Saved data entries:
::::::::::

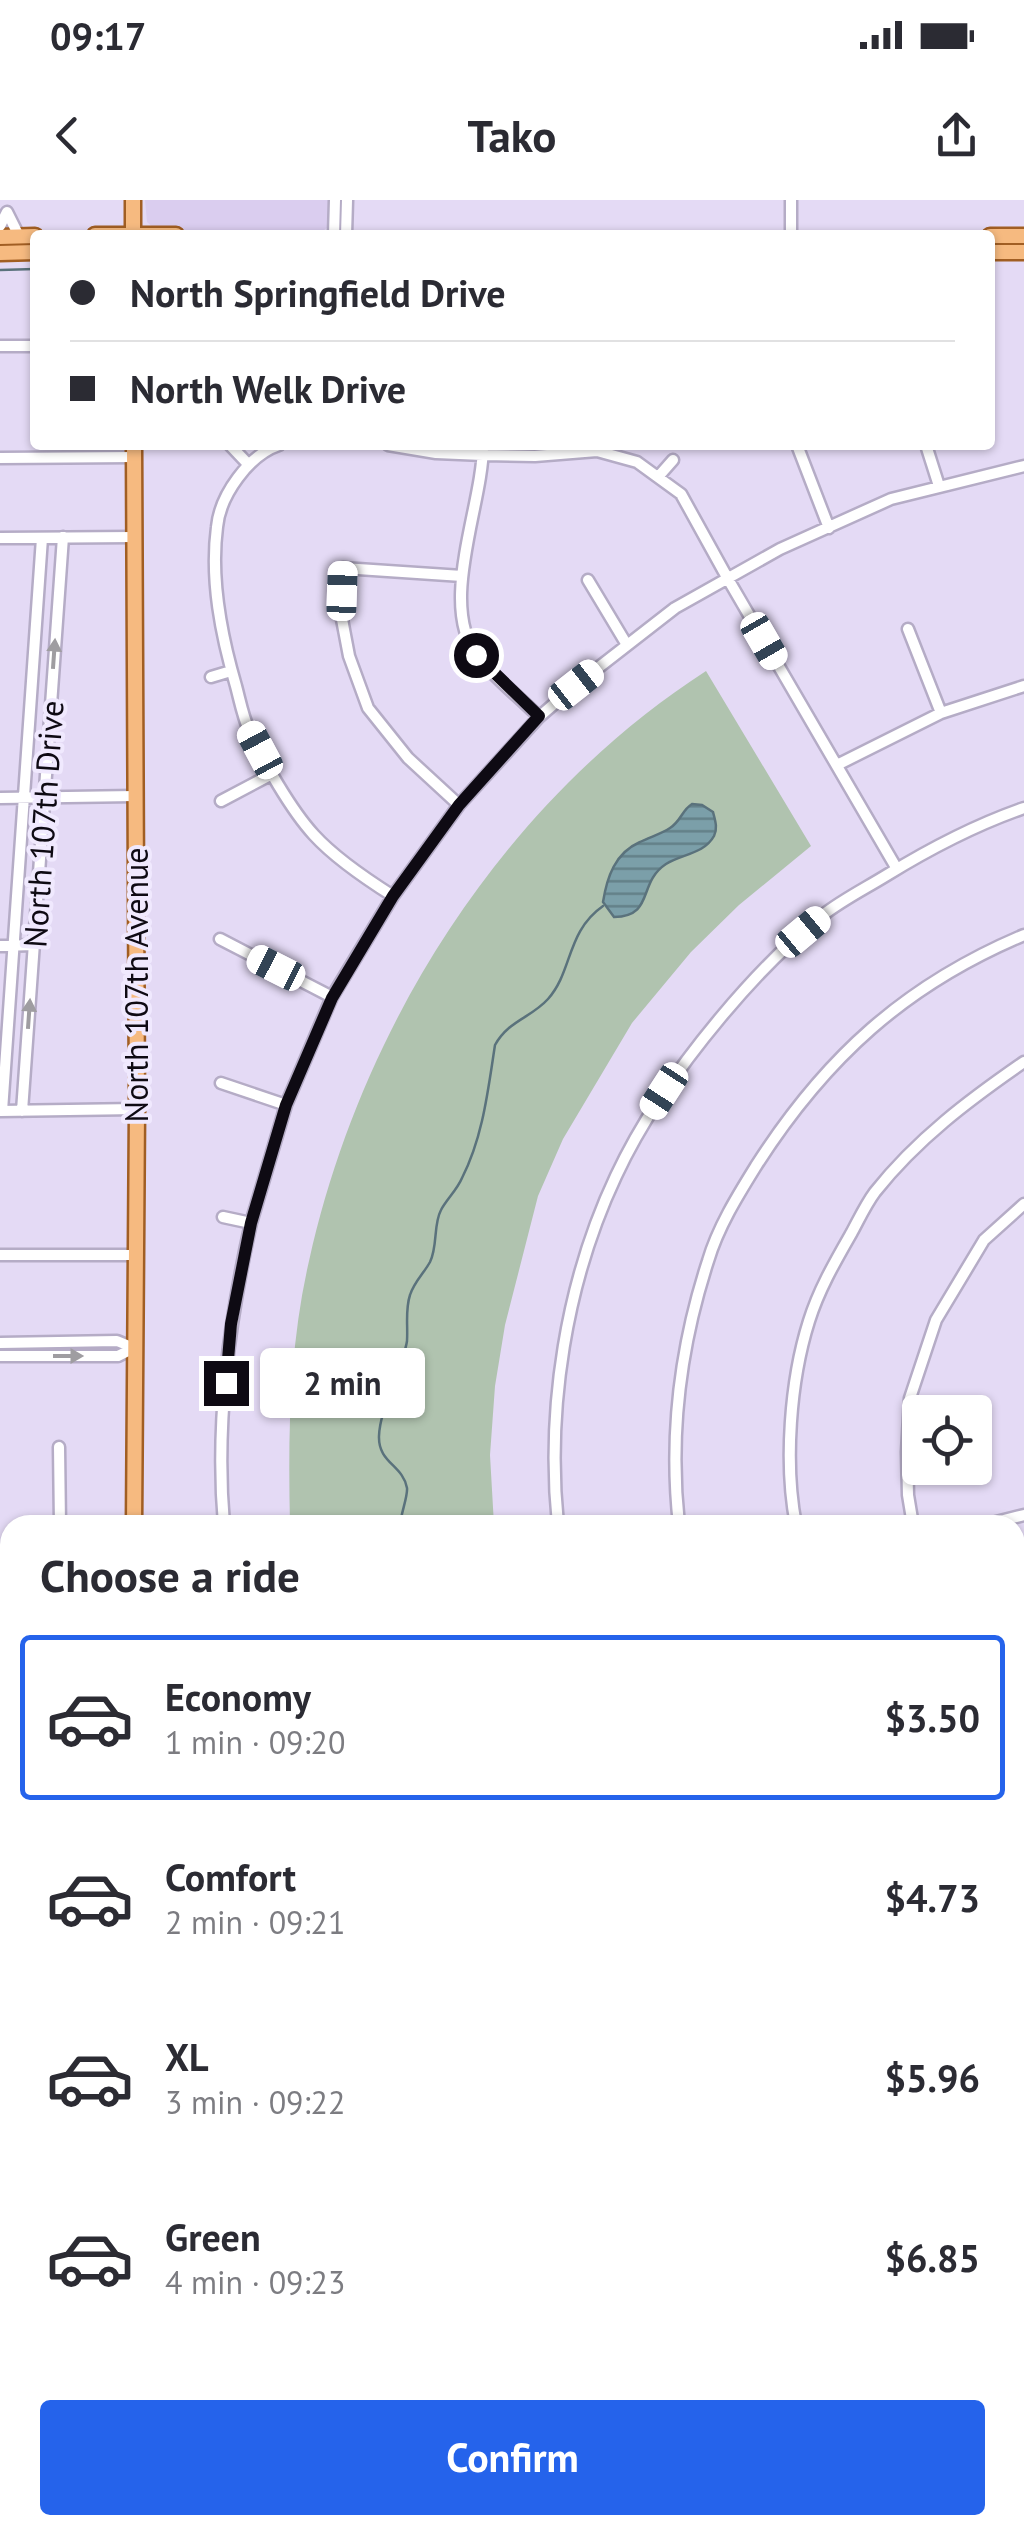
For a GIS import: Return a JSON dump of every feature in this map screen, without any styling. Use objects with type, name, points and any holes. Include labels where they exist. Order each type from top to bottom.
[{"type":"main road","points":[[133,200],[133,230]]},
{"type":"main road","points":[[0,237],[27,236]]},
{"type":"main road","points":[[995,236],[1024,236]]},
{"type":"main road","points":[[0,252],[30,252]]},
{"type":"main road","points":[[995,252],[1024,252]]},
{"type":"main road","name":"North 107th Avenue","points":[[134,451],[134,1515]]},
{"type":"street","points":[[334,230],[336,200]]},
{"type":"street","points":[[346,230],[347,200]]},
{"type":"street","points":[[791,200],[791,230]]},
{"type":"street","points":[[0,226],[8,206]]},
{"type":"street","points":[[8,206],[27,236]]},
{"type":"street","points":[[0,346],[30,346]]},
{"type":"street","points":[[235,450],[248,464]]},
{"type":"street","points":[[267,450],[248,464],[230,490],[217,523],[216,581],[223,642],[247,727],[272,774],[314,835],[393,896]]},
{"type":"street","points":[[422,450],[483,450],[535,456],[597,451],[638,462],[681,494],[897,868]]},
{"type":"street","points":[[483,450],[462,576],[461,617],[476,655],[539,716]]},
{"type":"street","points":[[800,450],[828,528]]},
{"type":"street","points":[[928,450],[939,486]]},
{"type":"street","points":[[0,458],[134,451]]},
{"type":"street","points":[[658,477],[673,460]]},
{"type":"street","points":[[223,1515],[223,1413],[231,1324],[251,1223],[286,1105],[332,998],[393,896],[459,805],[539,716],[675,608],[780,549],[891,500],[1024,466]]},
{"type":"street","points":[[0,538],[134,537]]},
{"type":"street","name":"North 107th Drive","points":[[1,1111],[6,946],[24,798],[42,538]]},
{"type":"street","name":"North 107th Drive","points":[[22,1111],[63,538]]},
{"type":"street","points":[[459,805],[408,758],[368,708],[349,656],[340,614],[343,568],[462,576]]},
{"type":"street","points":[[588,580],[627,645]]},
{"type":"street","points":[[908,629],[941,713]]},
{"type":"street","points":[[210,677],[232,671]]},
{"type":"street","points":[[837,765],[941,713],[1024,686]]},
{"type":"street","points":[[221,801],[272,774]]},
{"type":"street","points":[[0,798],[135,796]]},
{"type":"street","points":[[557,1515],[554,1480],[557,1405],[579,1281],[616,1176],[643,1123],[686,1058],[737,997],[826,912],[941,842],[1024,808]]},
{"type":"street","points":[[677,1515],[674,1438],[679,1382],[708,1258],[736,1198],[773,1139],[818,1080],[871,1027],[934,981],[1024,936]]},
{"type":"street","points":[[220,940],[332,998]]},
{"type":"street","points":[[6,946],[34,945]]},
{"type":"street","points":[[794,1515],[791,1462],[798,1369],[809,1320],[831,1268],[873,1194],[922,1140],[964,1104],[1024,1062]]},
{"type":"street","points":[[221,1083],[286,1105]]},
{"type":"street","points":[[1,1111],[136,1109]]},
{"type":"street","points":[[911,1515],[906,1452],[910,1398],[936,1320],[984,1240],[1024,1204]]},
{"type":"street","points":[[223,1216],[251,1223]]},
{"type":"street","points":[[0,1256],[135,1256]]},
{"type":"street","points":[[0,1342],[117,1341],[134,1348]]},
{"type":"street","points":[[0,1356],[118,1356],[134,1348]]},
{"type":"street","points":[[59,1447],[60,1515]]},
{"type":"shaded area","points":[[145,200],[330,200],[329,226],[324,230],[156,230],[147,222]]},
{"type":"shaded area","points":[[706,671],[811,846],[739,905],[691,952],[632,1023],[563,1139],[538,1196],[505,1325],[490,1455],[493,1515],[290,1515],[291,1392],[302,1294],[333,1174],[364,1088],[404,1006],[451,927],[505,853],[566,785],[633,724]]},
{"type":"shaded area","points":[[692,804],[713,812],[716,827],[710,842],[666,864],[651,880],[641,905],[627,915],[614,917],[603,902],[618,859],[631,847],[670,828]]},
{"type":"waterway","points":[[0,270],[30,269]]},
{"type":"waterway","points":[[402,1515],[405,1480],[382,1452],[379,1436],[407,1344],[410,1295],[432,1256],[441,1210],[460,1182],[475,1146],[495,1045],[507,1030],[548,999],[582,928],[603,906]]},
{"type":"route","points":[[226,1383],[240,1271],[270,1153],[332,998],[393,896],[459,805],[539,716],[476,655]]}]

::::::::::

YOUR OBJECTIVE — If a line in the records contains the string "North", copy it out.

SOLUTION TO THIS PROBLEM —
{"type":"main road","name":"North 107th Avenue","points":[[134,451],[134,1515]]},
{"type":"street","name":"North 107th Drive","points":[[1,1111],[6,946],[24,798],[42,538]]},
{"type":"street","name":"North 107th Drive","points":[[22,1111],[63,538]]},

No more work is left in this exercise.